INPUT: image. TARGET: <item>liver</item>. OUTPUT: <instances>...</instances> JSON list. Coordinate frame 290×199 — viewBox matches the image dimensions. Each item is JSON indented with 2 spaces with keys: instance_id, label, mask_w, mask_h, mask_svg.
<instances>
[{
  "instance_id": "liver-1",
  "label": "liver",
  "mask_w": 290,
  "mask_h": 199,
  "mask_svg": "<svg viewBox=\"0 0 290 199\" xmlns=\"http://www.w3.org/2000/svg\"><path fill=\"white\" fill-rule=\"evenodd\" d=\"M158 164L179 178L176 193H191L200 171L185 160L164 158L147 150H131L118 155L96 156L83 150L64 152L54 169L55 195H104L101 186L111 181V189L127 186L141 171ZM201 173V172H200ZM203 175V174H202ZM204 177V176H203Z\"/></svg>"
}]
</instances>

---

> [To be done]:
Please find every line in the records that contains the string "instances" and copy each of those lines in full.

> [Response to the task]:
INPUT: image. TARGET: <item>liver</item>. OUTPUT: <instances>...</instances> JSON list. Coordinate frame 290×199 — viewBox matches the image dimensions. Each item is JSON indented with 2 spaces with keys: instance_id, label, mask_w, mask_h, mask_svg.
<instances>
</instances>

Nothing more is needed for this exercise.